Un scénario qui n’est pas encore gravé dans le marbre, mais qui pourrait bien se réaliser si la tendance ne s’inverse pas. Pour cela, un changement dans la communauté francophone elle-même s’impose. C’est l’avis de Michel Doucet, le directeur de l’Observatoire international des droits linguistiques, qui s’alarme d’un des éléments qui ressort des derniers chiffres de Statistique Canada.

«Même chez ceux qui déclarent le français comme langue maternelle, ce n’est pas toujours le français qui est la langue parlée le plus souvent à la maison.»  

«Le processus d’assimilation se poursuit malgré les efforts qui sont faits et les garanties qui sont données, constate Michel Doucet. Il faudrait mettre des ressources supplémentaires pour sensibiliser les familles et les parents à l’importance de maintenir la langue française.»

Le phénomène préoccupe également la vice-présidente de la SANB.

«Toute la communauté doit se mobiliser pour que les francophones soient plus conscients de leur identité et de l’importance de conserver leur langue et leur culture», assure Jeanne d’Arc Gaudet.

Voici les points saillants du recensement de 2011 sur la langue de la population canadienne. Ces données ont été récoltées en 2011 et rendues publiques mercredi.
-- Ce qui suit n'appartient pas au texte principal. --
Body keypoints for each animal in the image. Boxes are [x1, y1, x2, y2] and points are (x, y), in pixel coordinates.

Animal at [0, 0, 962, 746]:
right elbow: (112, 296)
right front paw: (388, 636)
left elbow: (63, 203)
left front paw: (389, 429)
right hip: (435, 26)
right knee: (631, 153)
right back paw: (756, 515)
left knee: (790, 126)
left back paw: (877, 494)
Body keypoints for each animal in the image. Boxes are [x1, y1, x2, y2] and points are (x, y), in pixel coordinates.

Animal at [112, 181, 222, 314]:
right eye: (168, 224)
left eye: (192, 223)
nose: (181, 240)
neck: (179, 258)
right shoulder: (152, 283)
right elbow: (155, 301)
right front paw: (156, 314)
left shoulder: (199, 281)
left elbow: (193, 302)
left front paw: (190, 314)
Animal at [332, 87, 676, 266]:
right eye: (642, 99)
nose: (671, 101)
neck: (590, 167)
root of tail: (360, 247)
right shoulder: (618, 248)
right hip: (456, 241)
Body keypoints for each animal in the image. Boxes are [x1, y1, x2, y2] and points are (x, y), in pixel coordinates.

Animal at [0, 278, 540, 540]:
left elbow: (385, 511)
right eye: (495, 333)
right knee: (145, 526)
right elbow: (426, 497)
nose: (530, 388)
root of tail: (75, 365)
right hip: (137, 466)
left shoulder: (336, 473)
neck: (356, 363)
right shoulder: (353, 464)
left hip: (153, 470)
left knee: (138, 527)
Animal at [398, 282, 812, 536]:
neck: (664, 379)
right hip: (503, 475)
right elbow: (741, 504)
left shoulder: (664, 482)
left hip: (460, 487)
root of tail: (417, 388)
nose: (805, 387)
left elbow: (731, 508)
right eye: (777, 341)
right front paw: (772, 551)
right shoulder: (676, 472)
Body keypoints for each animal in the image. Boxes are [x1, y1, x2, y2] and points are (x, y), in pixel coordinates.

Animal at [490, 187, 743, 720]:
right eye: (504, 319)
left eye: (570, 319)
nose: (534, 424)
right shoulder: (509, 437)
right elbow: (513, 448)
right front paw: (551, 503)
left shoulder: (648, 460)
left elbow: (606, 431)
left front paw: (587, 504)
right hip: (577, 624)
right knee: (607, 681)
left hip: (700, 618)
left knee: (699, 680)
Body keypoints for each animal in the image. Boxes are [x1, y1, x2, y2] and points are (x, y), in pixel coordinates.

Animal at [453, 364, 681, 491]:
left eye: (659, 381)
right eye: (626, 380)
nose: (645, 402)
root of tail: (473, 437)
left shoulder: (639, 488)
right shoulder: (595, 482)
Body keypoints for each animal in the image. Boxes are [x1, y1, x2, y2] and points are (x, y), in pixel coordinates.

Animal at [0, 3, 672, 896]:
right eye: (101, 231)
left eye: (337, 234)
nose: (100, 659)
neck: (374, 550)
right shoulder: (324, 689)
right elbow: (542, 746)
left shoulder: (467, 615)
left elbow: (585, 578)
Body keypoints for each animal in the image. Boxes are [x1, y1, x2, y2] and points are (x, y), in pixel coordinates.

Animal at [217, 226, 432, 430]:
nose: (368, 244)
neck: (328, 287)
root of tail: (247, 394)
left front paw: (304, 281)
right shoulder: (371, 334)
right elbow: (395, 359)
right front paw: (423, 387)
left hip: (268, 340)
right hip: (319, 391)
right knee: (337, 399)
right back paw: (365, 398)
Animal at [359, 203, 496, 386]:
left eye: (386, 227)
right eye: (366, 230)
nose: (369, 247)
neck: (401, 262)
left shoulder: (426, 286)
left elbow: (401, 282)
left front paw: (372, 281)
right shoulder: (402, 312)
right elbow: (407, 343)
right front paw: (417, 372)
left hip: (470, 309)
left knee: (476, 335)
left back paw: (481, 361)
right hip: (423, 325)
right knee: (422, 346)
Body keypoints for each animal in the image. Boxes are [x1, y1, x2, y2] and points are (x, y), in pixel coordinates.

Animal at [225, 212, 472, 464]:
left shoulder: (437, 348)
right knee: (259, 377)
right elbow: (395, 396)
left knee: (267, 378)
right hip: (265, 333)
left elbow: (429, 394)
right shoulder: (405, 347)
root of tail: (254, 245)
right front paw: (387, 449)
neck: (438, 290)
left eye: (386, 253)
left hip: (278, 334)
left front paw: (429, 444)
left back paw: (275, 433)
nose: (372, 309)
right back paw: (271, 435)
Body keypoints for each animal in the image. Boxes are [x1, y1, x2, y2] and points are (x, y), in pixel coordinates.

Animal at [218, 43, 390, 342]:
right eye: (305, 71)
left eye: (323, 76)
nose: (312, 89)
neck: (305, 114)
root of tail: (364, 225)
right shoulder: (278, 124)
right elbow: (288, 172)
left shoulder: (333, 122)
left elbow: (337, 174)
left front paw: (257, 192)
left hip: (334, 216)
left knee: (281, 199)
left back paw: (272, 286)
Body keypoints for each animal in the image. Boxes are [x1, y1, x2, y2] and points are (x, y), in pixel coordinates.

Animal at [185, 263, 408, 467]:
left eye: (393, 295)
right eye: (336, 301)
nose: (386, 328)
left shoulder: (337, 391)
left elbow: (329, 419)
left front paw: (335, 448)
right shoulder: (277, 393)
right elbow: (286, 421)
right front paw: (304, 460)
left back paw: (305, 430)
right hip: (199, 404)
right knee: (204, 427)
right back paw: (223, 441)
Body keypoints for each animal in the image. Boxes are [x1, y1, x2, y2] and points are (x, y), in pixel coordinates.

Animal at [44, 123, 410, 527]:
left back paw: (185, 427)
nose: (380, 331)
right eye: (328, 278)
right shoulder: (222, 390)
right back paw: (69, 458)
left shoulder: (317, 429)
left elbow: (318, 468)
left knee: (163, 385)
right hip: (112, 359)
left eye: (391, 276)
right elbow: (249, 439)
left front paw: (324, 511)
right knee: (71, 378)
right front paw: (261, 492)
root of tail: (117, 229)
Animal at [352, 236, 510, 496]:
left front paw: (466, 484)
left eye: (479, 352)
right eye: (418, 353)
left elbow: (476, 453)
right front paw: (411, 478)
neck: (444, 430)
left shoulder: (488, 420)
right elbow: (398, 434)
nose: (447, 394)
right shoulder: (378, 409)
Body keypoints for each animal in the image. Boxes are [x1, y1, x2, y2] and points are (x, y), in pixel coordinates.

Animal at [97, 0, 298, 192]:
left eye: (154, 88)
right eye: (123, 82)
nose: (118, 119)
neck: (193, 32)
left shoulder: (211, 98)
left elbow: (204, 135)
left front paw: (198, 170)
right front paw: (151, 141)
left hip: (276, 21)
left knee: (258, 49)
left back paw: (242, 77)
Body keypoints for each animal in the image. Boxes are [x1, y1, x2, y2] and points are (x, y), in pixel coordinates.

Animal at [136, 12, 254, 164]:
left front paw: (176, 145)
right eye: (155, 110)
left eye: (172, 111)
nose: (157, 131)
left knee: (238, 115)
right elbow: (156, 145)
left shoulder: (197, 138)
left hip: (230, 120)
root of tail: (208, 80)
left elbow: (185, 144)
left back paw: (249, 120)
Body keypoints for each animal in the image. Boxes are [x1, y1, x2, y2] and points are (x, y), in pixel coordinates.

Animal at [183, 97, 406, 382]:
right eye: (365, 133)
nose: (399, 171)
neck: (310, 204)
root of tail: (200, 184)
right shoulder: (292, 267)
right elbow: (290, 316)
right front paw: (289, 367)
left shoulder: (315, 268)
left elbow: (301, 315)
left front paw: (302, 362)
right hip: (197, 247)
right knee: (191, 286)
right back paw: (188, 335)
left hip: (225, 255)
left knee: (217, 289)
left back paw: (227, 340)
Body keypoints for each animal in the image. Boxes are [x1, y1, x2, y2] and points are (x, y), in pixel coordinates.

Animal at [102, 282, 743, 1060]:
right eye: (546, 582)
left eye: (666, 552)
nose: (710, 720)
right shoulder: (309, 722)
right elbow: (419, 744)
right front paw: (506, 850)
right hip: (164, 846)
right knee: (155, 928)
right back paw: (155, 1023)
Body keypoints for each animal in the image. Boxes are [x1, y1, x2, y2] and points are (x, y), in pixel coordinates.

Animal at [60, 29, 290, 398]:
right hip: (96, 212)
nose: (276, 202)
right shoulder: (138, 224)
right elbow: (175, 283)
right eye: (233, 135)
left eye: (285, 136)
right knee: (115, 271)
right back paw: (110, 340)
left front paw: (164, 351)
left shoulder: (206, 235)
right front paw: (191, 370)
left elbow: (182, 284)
– Un cinquième de la population du Canada parlait à la maison une langue autre que le français ou l’anglais en 2011;

– Plus de 200 langues ont été déclarées au Canada en 2011;

– 58 % de la population canadienne parlaient uniquement l’anglais à la maison alors que 18,2 % parlaient seulement le français;

– L’utilisation de plusieurs langues à la maison a augmenté, passant de 9,1 % en 2006 à 11,5 % en 2011;

– Les langues parlées à la maison affichant la plus forte croissance de 2006 à 2011 étaient principalement des langues asiatiques;

– Près de 10 millions de personnes ont affirmé pouvoir soutenir une conversation en français alors qu’ils étaient 9,6 millions en 2006;

– La proportion des personnes capables de parler le français s’est légèrement repliée pour atteindre 30,1 % en 2011 par rapport à 30,7 % il y a cinq ans;

– Au sein de la population canadienne, la proportion de ceux qui ont le français comme langue maternelle est passée de 22,3 % à 22 % en 2011;

– Au Québec, ceux qui ont déclaré le français comme langue maternelle a diminué de 80,1 % à 79,7 %;

– À l’extérieur du Québec, les francophones de langue maternelle sont aussi en baisse au niveau de leur poids relatif, passant de 4,3 % à 4,2 %;

– À Montréal, 16,5 % des citoyens ont dit parler une langue immigrante le plus souvent à la maison;

– De toutes les provinces, c’est en Alberta que le taux d’accroissement de la population ayant le français comme langue maternelle ou comme langue parlée le plus souvent à la maison a été le plus important entre 2006 et 2011. Avec une hausse de 13 000 personnes, il s’agit d’une augmentation de plus de 18 % de son effectif.